30 May 2024 | Yihe Deng, Pan Lu, Fan Yin, Ziniu Hu, Sheng Shen, James Zou, Kai-Wei Chang, Wei Wang
This paper introduces STIC, a two-stage self-training approach for enhancing the image comprehension capabilities of large vision language models (LVLMs). STIC leverages self-generated data to improve performance without relying on pre-labeled image information. The first stage constructs a preference dataset for image descriptions using unlabeled images, generating preferred and dispreferred responses through well-designed prompts and corrupted images. The second stage infuses self-generated image descriptions into instruction-tuning data to further refine the model's reasoning abilities.
The method is validated across seven vision-language benchmarks, demonstrating an average accuracy gain of 4.0% while using 70% less supervised fine-tuning data than the current method.

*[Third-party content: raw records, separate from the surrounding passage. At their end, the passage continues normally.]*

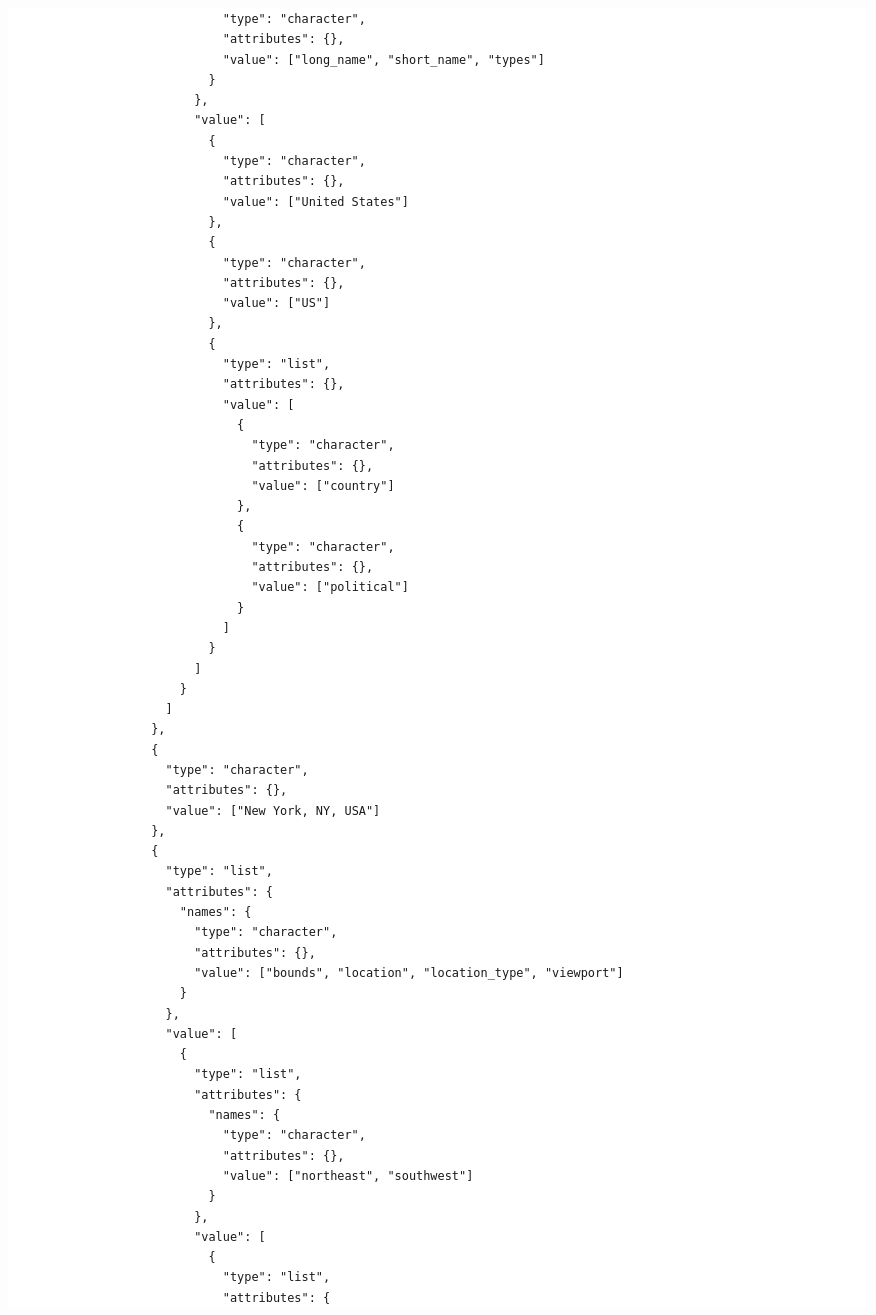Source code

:                                   "type": "character",
                                  "attributes": {},
                                  "value": ["long_name", "short_name", "types"]
                                }
                              },
                              "value": [
                                {
                                  "type": "character",
                                  "attributes": {},
                                  "value": ["United States"]
                                },
                                {
                                  "type": "character",
                                  "attributes": {},
                                  "value": ["US"]
                                },
                                {
                                  "type": "list",
                                  "attributes": {},
                                  "value": [
                                    {
                                      "type": "character",
                                      "attributes": {},
                                      "value": ["country"]
                                    },
                                    {
                                      "type": "character",
                                      "attributes": {},
                                      "value": ["political"]
                                    }
                                  ]
                                }
                              ]
                            }
                          ]
                        },
                        {
                          "type": "character",
                          "attributes": {},
                          "value": ["New York, NY, USA"]
                        },
                        {
                          "type": "list",
                          "attributes": {
                            "names": {
                              "type": "character",
                              "attributes": {},
                              "value": ["bounds", "location", "location_type", "viewport"]
                            }
                          },
                          "value": [
                            {
                              "type": "list",
                              "attributes": {
                                "names": {
                                  "type": "character",
                                  "attributes": {},
                                  "value": ["northeast", "southwest"]
                                }
                              },
                              "value": [
                                {
                                  "type": "list",
                                  "attributes": {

STIC achieves significant improvements on tasks such as ScienceQA, with a 6.4% gain. The approach also highlights the importance of dispreferred samples in aligning preferences and improving model performance.

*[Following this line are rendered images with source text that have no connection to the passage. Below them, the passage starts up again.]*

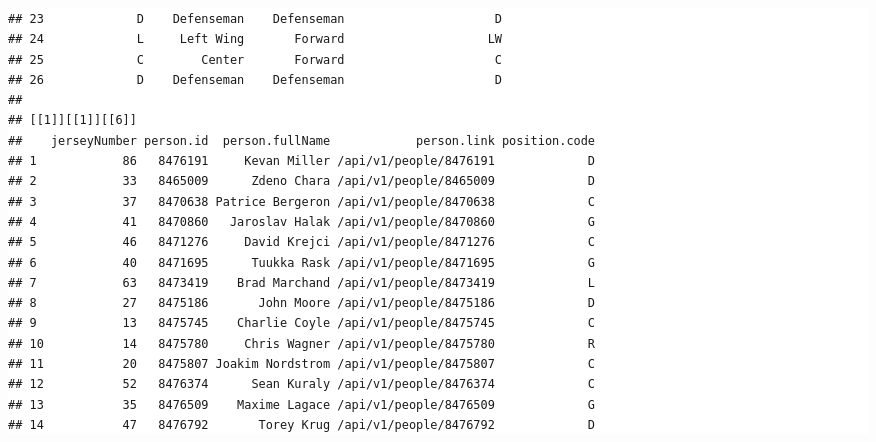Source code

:     ## 23             D    Defenseman    Defenseman                     D
    ## 24             L     Left Wing       Forward                    LW
    ## 25             C        Center       Forward                     C
    ## 26             D    Defenseman    Defenseman                     D
    ## 
    ## [[1]][[1]][[6]]
    ##    jerseyNumber person.id  person.fullName            person.link position.code
    ## 1            86   8476191     Kevan Miller /api/v1/people/8476191             D
    ## 2            33   8465009      Zdeno Chara /api/v1/people/8465009             D
    ## 3            37   8470638 Patrice Bergeron /api/v1/people/8470638             C
    ## 4            41   8470860   Jaroslav Halak /api/v1/people/8470860             G
    ## 5            46   8471276     David Krejci /api/v1/people/8471276             C
    ## 6            40   8471695      Tuukka Rask /api/v1/people/8471695             G
    ## 7            63   8473419    Brad Marchand /api/v1/people/8473419             L
    ## 8            27   8475186       John Moore /api/v1/people/8475186             D
    ## 9            13   8475745    Charlie Coyle /api/v1/people/8475745             C
    ## 10           14   8475780     Chris Wagner /api/v1/people/8475780             R
    ## 11           20   8475807 Joakim Nordstrom /api/v1/people/8475807             C
    ## 12           52   8476374      Sean Kuraly /api/v1/people/8476374             C
    ## 13           35   8476509    Maxime Lagace /api/v1/people/8476509             G
    ## 14           47   8476792       Torey Krug /api/v1/people/8476792             D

Experiments show that STIC can effectively leverage large amounts of unlabeled image data, making it a cost-effective solution for enhancing LVLMs. The method is scalable, with performance gains increasing as the amount of preference data increases. Additionally, the effectiveness of STIC is demonstrated through ablation studies, showing that the inclusion of dispreferred samples and self-generated descriptions significantly improves model performance.
The paper also discusses the correlation between image distribution and performance gains, showing that models with image distributions similar to the MSCOCO dataset achieve higher performance gains. Overall, STIC provides a novel and effective approach to self-training for LVLMs, enhancing their image comprehension and reasoning capabilities.This paper introduces STIC, a two-stage self-training approach for enhancing the image comprehension capabilities of large vision language models (LVLMs). STIC leverages self-generated data to improve performance without relying on pre-labeled image information. The first stage constructs a preference dataset for image descriptions using unlabeled images, generating preferred and dispreferred responses through well-designed prompts and corrupted images. The second stage infuses self-generated image descriptions into instruction-tuning data to further refine the model's reasoning abilities.
The method is validated across seven vision-language benchmarks, demonstrating an average accuracy gain of 4.0% while using 70% less supervised fine-tuning data than the current method. STIC achieves significant improvements on tasks such as ScienceQA, with a 6.4% gain. The approach also highlights the importance of dispreferred samples in aligning preferences and improving model performance.
Experiments show that STIC can effectively leverage large amounts of unlabeled image data, making it a cost-effective solution for enhancing LVLMs. The method is scalable, with performance gains increasing as the amount of preference data increases. Additionally, the effectiveness of STIC is demonstrated through ablation studies, showing that the inclusion of dispreferred samples and self-generated descriptions significantly improves model performance.
The paper also discusses the correlation between image distribution and performance gains, showing that models with image distributions similar to the MSCOCO dataset achieve higher performance gains. Overall, STIC provides a novel and effective approach to self-training for LVLMs, enhancing their image comprehension and reasoning capabilities.